____ EXTRACT
In short, the Trump administration's potential 'losses' from pursuing a trade war with China are not only economic, but diplomatic and political to boot.
The Trump administration has been using sections of US trade law that are rarely used, although not unprecedented. Each round of US tariffs has been justified on the basis of a different section of US trade law and has different implications for global trade.
The US tariffs on washing machines and solar energy elements are part of what are called safeguard measures. This essentially means tariffs are imposed on foreign imports of a product deemed to be increasing at a rate that hurts domestic industry. Safeguard measures are designed to be temporary.
The United States International Trade Commission (USIT) – an independent federal agency that administers US trade laws - will only consider a Section 201 case following a petition from affected parties. In this case, whitegoods manufacturer Whirlpool and solar companies Suniva Inc. and SolarWind Americas made the case that they were unable to compete in a flooded market due to Chinese and Korean imports.
The last time the United States used section 201 was under the Bush administration, which used it to impose tariffs of up to 30 per cent on steel imports in 2002. The move was widely criticised in the United States and abroad, and eventually deemed illegal by the WTO, forcing the president to withdraw the tariffs after 21 months. Safeguard measures are widely used and are perfectly legal under domestic and international trade law, although economically rarely justified.
When the Trump administration announced a 25 per cent tariff on imports of steel and a 10 per cent tariff on imports of aluminium, many believed this was the beginning of a China-US trade war in earnest.
In this case, the administration used Section 232 of the Trade Expansion Act of 1962, which gives the president the authority to impose remedies if foreign trade is determined to pose a threat to national security.
The concept is that the United States should not be so dependent on a foreign product that if imports were suddenly halted it would be unable to meet basic demand. Or, as President Trump explained: “If we ever have a conflict, we don't want to be buying the steel from a country that we're fighting because somehow that doesn't work very well.”
________
____ RECORDS SHOWN
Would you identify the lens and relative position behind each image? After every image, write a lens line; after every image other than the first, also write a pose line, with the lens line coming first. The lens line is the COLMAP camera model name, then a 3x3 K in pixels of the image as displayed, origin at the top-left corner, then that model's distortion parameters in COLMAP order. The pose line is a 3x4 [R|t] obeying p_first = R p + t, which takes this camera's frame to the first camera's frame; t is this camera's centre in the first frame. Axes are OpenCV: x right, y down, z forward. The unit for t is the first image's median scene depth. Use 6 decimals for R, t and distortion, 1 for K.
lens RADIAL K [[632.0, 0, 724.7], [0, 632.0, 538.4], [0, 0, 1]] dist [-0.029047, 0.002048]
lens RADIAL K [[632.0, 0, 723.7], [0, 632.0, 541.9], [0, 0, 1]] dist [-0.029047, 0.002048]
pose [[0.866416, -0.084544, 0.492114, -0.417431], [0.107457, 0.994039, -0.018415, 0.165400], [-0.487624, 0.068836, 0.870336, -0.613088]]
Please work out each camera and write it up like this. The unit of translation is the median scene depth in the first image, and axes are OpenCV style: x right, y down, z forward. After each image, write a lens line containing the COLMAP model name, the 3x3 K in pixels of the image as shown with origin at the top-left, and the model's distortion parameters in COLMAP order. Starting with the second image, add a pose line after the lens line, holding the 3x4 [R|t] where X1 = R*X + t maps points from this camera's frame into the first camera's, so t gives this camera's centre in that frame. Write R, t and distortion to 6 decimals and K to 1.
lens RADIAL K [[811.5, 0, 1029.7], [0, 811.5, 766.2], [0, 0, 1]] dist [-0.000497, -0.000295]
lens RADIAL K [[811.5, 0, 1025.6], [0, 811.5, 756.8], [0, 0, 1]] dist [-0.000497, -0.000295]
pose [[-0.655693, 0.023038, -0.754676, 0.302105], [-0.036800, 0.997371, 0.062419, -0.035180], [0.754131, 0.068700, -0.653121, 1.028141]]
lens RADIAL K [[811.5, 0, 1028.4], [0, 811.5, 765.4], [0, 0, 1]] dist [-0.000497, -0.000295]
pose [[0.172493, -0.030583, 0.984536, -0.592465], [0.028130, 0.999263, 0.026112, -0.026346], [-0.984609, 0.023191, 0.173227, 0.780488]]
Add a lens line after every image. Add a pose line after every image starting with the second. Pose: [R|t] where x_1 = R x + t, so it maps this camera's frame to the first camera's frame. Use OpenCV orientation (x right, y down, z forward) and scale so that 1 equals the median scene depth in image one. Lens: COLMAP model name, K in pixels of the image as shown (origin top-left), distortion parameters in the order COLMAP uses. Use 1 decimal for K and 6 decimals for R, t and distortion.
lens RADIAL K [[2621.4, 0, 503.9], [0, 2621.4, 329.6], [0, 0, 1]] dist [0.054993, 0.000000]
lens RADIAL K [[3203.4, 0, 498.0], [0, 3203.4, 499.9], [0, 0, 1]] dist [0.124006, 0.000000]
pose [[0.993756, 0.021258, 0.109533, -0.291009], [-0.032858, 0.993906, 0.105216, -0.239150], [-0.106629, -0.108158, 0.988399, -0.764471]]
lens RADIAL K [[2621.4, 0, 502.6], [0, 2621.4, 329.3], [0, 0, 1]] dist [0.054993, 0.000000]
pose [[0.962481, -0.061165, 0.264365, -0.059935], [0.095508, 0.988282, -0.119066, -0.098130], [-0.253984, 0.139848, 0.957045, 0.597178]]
________
:: EXERCISE ::
According to the text on US trade law and tariffs, which law did the administration rely on for its tariffs on steel and aluminum imports?

:: REPLY TO THE TASK ::
Section 232 of the Trade Expansion Act of 1962.